▸ CONSIGNE A: D'après le texte sur la crise de la dette, à quelle date la BCE a-t-elle proposé un nouvel outil pour gérer la fragmentation de la zone euro ?
▸ CONSIGNE B: Pour chacune des affirmations suivantes, indiquez, s'il vous plaît, si le texte sur la crise de la dette la confirme (oui ou non), en citant les mots du texte qui tranchent. (i) Les taux italiens se sont tendus après les annonces de Christine Lagarde. (ii) Wall Street a plongé dans les jours qui ont précédé la réunion de la Banque centrale. (iii) Les taux américains vont dépasser 3 % avant la fin de l'année.
▸ CONSIGNE C: Poursuivez le texte sur la crise de la dette à partir de sa dernière phrase.

▸ TEXTE EXTRAIT:
"""

Une nouvelle crise de la dette pourrait survenir ?

Même si la dette de l'Italie a encore gonflé avec le Covid-19, la situation d'aujourd'hui est bien meilleure qu'il y a dix ans. Parce que des réformes structurelles ont été accomplies pour se prémunir d'une nouvelle crise au niveau de secteur bancaire. Mais vu le climat d'incertitude actuel, la BCE doit rassurer. Elle a donc proposé, le 15 juin, de mettre en place un nouvel outil pour gérer la fragmentation de la zone euro, avec d'un côté des pays du Sud qui peuvent encore avoir besoin de son soutien. Et de l'autre, des pays moins endettés, plus riches qui peuvent absorber seuls la hausse des taux à venir. La Banque centrale européenne va donc agir de façon paradoxale, souligne Julien Marcilly, en augmentant les taux d'un côté et en achetant les actifs sur les marchés de l'autre, pour soutenir les maillons faibles.

En Europe, les annonces de Christine Lagarde ont soulagé les marchés

Les taux italiens se sont détendus et l'écart avec les taux allemands s'est resserré. Mais la partie n'est pas encore gagnée. Le fait que la BCE reste floue sur le contour de ce nouvel engin dédié aux pays du Sud indique qu'il y a encore des désaccords entre les pays membres. Des désaccords qu'il faudra surmonter au plus vite.

► À lire aussi : La BCE sur la voie du resserrement monétaire

Aux États-Unis, Wall Street a bien réagi aux annonces de la Fed. La bourse avait en fait déjà anticipé ce traitement de cheval. Elle a plongé les jours précédant la réunion de la Banque centrale pour mieux se reprendre après les annonces de Jay Powell. Les marchés américains se préparent au pire, c'est-à-dire à un ralentissement de l'économie. Les taux américains vont dépasser la barre des 3% avant la fin de l'année et continuer à grimper en 2023. De quoi refroidir sérieusement la machine.

"""

(Éléments enregistrés)
"""

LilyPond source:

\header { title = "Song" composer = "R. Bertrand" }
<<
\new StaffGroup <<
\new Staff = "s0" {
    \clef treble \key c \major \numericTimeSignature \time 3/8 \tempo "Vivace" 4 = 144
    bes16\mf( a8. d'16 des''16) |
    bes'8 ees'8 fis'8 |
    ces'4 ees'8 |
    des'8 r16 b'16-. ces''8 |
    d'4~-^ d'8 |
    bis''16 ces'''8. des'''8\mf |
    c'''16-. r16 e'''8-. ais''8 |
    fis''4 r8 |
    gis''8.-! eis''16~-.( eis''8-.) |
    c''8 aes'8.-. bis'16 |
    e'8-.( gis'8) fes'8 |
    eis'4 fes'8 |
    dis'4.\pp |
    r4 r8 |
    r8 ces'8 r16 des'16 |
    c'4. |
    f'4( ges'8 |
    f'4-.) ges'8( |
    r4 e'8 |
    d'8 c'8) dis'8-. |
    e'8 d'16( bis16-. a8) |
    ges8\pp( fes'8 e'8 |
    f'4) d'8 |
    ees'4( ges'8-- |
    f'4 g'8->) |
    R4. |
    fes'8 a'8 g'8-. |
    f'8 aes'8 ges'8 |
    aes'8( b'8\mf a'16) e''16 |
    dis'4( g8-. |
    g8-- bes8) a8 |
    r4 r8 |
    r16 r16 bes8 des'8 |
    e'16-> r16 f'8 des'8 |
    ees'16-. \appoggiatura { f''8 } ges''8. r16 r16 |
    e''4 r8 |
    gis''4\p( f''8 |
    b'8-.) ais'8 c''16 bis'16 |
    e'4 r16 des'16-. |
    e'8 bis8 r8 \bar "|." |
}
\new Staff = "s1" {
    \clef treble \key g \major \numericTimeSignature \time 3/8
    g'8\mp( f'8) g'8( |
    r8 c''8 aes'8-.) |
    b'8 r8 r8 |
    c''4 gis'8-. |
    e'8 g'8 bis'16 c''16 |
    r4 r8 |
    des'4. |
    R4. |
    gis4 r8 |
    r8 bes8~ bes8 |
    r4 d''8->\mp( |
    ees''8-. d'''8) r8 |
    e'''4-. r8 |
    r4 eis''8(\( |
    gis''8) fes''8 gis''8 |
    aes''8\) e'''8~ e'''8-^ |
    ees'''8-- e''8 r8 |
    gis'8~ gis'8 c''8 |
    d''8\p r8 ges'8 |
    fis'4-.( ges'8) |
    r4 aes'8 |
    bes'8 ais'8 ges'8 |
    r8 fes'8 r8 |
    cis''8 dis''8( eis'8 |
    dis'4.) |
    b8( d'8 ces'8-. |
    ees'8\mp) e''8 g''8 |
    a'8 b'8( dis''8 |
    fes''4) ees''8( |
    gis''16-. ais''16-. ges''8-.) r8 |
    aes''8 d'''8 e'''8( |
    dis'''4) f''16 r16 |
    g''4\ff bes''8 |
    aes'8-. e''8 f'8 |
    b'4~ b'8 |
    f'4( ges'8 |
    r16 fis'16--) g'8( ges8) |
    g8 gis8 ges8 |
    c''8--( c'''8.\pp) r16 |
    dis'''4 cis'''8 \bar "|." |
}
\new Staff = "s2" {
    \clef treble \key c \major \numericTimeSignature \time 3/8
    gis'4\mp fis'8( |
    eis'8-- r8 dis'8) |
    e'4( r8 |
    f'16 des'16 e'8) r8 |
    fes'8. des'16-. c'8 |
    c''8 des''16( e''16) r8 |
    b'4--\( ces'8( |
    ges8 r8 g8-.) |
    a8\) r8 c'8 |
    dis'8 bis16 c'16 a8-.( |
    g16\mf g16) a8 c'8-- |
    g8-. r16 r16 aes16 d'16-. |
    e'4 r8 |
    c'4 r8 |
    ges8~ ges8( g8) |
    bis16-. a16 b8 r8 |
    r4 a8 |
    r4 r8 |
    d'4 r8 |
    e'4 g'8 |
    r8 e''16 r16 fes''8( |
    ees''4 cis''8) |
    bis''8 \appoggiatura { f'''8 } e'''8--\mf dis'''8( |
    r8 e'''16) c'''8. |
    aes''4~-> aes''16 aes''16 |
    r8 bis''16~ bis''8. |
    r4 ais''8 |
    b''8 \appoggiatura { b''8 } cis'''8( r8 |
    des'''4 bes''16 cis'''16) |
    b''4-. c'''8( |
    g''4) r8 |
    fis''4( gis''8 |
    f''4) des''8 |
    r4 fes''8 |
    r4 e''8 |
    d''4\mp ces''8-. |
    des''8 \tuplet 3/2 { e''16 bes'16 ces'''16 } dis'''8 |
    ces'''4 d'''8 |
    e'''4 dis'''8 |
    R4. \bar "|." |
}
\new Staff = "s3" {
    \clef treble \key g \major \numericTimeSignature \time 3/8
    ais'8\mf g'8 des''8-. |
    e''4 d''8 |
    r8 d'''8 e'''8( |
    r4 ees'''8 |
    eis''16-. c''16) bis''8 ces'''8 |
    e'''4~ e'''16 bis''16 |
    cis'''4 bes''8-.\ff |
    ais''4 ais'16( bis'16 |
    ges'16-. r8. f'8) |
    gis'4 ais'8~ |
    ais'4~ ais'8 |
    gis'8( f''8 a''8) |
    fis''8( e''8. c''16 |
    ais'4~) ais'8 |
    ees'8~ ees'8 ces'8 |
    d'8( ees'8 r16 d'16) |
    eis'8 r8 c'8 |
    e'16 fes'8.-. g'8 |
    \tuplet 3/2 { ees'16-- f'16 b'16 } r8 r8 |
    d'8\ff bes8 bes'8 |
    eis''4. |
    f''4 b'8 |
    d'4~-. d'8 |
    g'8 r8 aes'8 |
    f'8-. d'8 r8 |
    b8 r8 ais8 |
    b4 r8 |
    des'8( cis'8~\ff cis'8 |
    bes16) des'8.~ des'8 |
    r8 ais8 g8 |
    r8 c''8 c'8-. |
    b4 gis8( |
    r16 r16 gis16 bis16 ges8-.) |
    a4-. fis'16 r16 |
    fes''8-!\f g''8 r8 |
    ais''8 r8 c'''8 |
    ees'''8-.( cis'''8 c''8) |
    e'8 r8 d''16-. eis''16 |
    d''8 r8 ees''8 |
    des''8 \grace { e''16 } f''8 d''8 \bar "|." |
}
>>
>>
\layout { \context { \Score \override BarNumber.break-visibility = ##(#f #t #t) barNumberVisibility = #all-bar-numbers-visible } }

"""

▸ RÉPONSE A: Le 15 juin.

▸ RÉPONSE B:
(i) Non : « Les taux italiens se sont détendus et l'écart avec les taux allemands s'est resserré. »
(ii) Oui : « Elle a plongé les jours précédant la réunion de la Banque centrale ».
(iii) Oui : « Les taux américains vont dépasser la barre des 3% avant la fin de l'année ».

▸ RÉPONSE C:
Peut-on éradiquer l'inflation sans tomber en récession en Europe ?

La manœuvre est périlleuse, mais l'Europe semble aujourd'hui en mesure d'éviter cet écueil. Il n'y a pas eu de récession au deuxième trimestre et la confiance des ménages reste plutôt élevée. Le sort de l'économie dépend en partie des futures hausses de salaires. Et de la réaction des ménages. Comment vont-ils encaisser le choc de l'inflation qui dévore leur pouvoir d'achat ? D’après Julien Marcilly, si les plus aisés puisent dans l'épargne accumulée pendant le covid, cela pourrait nettement limiter les dégâts.

► EN BREF

En Tunisie, le secteur public est en grève aujourd'hui à l'appel de l'UGTT, le principal syndicat du pays.

Une grève pour obtenir des hausses de salaire prenant en compte l'inflation. Ce mouvement met la pression sur le président Saied actuellement en discussion avec le FMI. La Tunisie, en crise politique et financière, a besoin d'une rallonge pour se remettre à flot.